Not surprisingly, that was not a sentiment held by architects of the Jefferson County recall. Lynea Hansen, a political consultant to recall organizers, framed Tuesday’s results as losses not for conservatives but for what she describes as corporate reform.

“Many conservatives voted for change last night, as well as unaffiliateds and Democrats,” Hansen said. “What I think we really saw were communities seeing the importance of school board elections, many for the first time, and taking an interest in making sure our public schools stay just that — public.”

As in all high-stakes local school board races these days, money poured in from all corners.

Campaign committees affiliated with CEA, plus local union committees, were heavily involved in funding candidates in the Jeffco, Thompson, Denver and Colorado Springs 11 districts. Dallman of the CEA said those spending decisions were driven by requests and recommendations from local union units.

At the same time, a loose network of conservative nonprofits including Americans for Prosperity and the Independence Institute raised and redistributed money through various political committees to rebuff the Jeffco recall and back candidates along the Front Range who support policies such as merit pay for teachers and charter school expansion.

The education reform community is not monolithic. But generally, conservative reformers support policies that give parents more choice between schools including district-run, charter and private schools; establish merit pay for teachers and weaken teachers unions.
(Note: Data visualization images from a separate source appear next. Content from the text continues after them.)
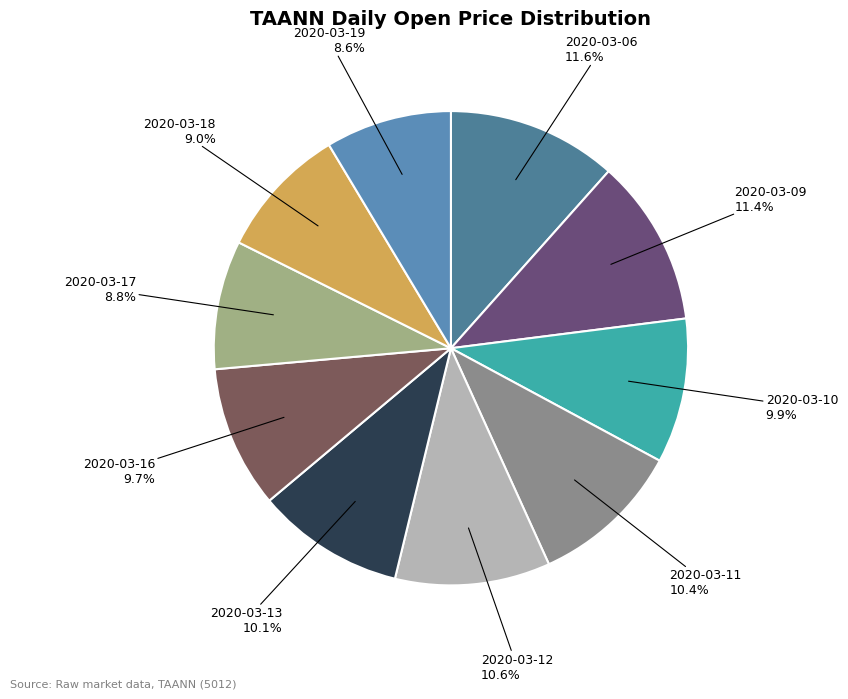

Rank the categories by value from highest to lowest.

2020-03-06, 2020-03-09, 2020-03-12, 2020-03-11, 2020-03-13, 2020-03-10, 2020-03-16, 2020-03-18, 2020-03-17, 2020-03-19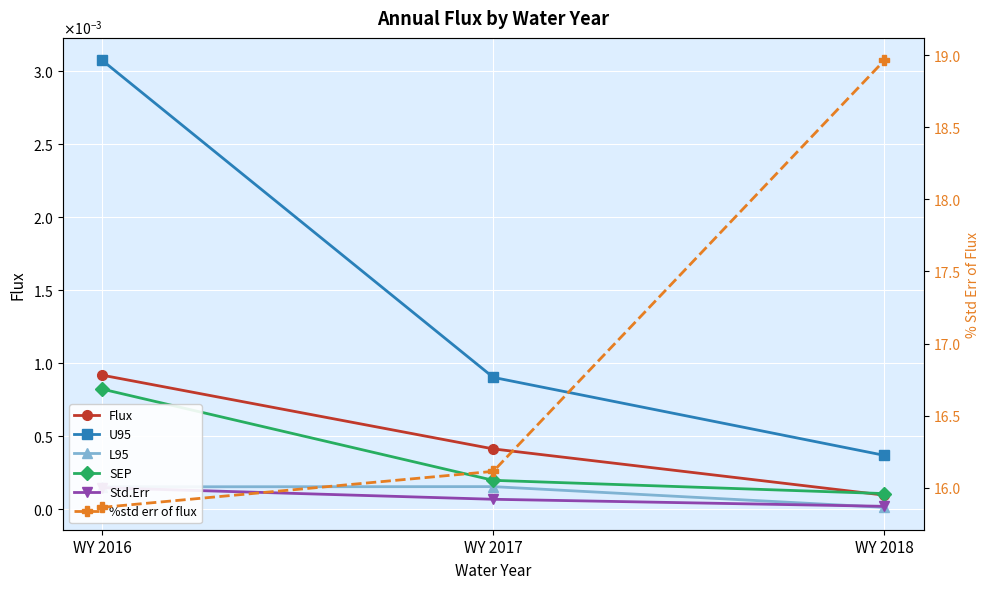

How many U95 values are between 0 and 1?

3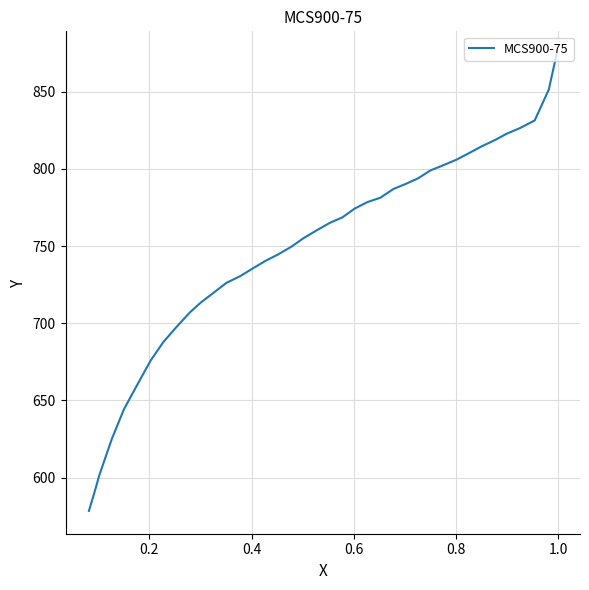

Count the number of values greater than 760.

20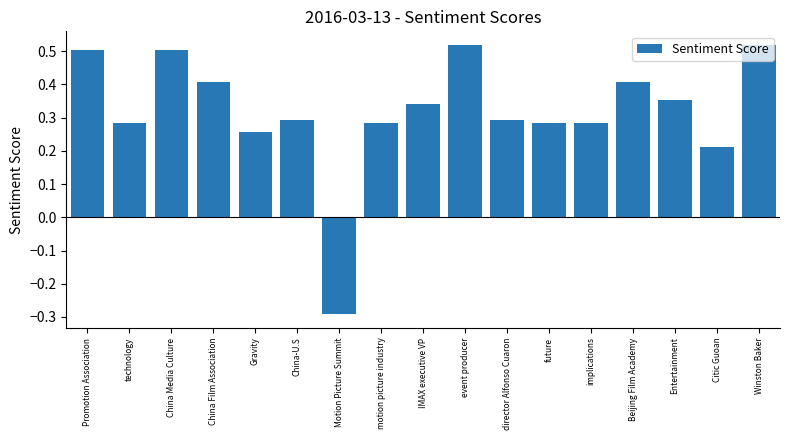

What is the minimum value shown in the chart?

-0.3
THE WHOLE POINT OF A UNION

In Aurora, the school board race featured new narratives and players in district education politics.

The campaigns for three seats in the academically struggling district featured two incumbents, two conservatives and involvement from reform groups on the right and left. When ballots were counted, the results were mixed — one of the conservative reformers prevailed and the two incumbents held on.

To ward off a perceived threat from two conservative candidates, the Aurora Education Association coordinated more directly with candidates it endorsed and spent more money on the 2015 election than it had in recent memory, said Amy Nichols, the union’s president.

The Aurora teachers union gave $1,500 to each of the three candidates and later made a donation to an independent expenditure committee. Nichols said she didn’t immediately know how much was given to that committee, which won’t file its next finance report with the state until January.

Nichols challenged those who spotlighted unions’ stepped up spending and involvement.

“That’s the whole point of being a union,” she said. “Bottom line. I find it ironic. It’s like the pot calling the kettle black. You want to organize with your money … But you don’t want others to have the same opportunity?”

The storyline was different in Denver, where Democratic-flavored education reform efforts were bolstered by Tuesday’s results. Although board president Happy Haynes faced an unexpectedly stern test, she held on and the balance of power on the board shifted from 6-1 to 7-0 favoring the district’s decade-old reforms.

A statement from Jen Walmer, head of Democrats for Education Reform in Colorado, illustrates how the term “reform” can mean vastly different things. After lauding the DPS result, Walmer went on to applaud “the defeat of ideologically driven school boards that voters rejected in favor of practical improvements.”

“As reformers dedicated to measurable high performance, accountability, transparency and choice for families in the best interest of their students, we must always protect and carry the mantle of true reform,” said Walmer, a former DPS chief of staff. “It is clear that some are using reform language to cloak their true desire to dismantle public education. A dialogue that is anti-teacher and not in the best interest of kids falls flat when held against true leaders working on behalf of students and equity.”